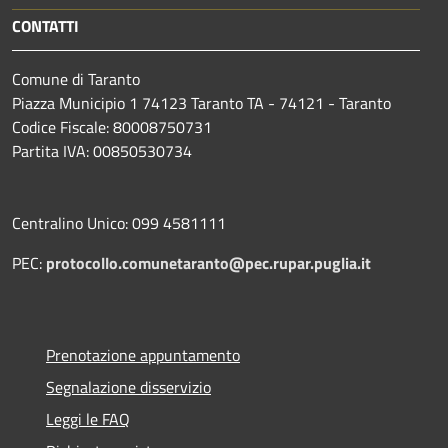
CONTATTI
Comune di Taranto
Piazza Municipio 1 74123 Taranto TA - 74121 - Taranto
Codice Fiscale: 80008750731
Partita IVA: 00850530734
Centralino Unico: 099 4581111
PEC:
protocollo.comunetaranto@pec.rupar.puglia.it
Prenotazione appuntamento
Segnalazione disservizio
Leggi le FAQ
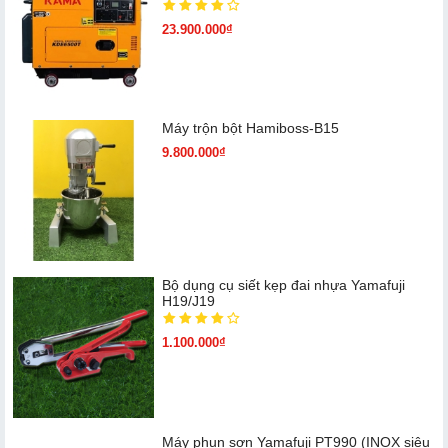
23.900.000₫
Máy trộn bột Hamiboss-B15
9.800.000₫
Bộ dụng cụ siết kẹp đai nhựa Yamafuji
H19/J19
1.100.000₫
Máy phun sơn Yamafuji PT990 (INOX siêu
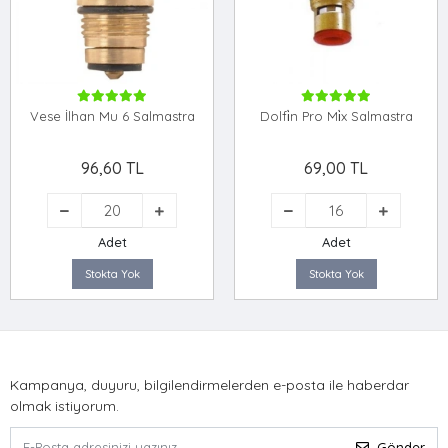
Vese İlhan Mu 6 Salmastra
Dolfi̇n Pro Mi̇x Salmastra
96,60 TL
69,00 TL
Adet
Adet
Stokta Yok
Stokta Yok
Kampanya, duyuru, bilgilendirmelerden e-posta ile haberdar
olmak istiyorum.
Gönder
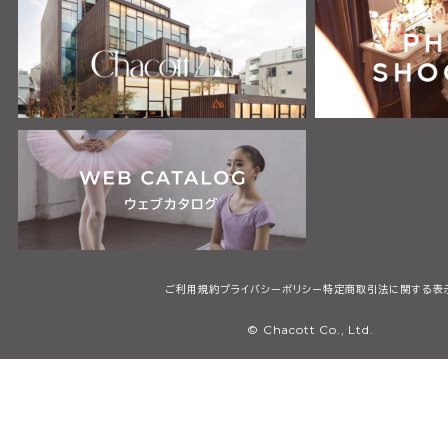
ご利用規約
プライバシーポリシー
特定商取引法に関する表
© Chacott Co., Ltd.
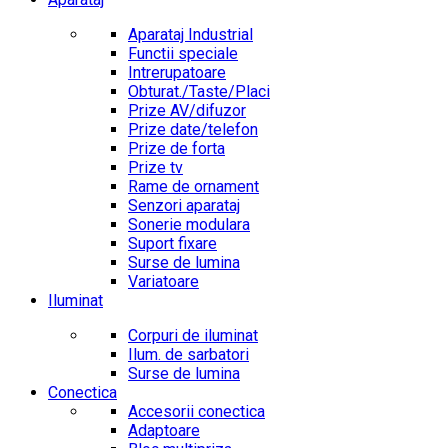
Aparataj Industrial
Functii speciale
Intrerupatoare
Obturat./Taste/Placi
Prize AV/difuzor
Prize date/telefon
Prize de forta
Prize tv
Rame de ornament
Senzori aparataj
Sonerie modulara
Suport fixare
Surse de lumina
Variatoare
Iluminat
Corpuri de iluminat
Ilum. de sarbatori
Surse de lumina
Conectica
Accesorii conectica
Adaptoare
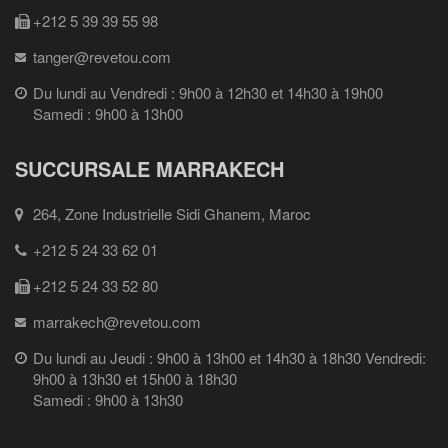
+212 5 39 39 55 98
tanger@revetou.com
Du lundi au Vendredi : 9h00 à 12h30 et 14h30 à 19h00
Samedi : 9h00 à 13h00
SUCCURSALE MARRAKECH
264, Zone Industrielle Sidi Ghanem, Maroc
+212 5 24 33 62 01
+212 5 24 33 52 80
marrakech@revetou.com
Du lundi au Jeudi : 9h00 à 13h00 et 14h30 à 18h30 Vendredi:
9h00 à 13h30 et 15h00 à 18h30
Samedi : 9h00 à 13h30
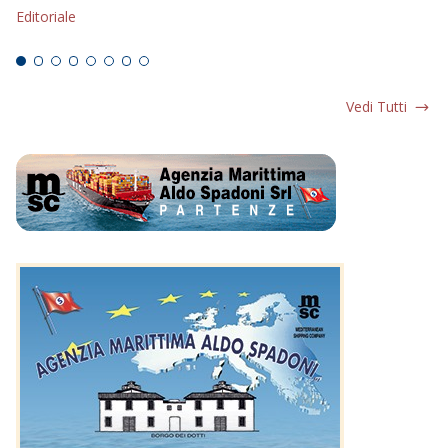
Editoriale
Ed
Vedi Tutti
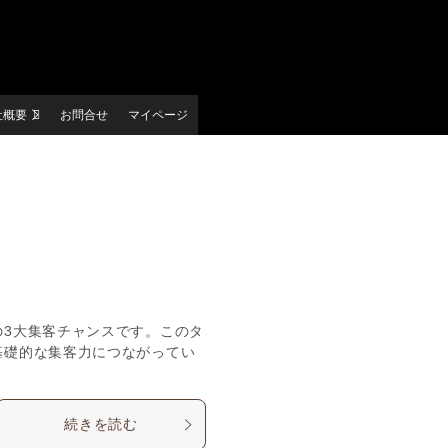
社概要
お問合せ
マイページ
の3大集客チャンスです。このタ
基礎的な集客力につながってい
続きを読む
◆ ◆ ◆ ◆
- [Instructions for the task]
The lines you return should be those above that contain the word "revetou", every one of them.

- [The completed task]
tanger@revetou.com
marrakech@revetou.com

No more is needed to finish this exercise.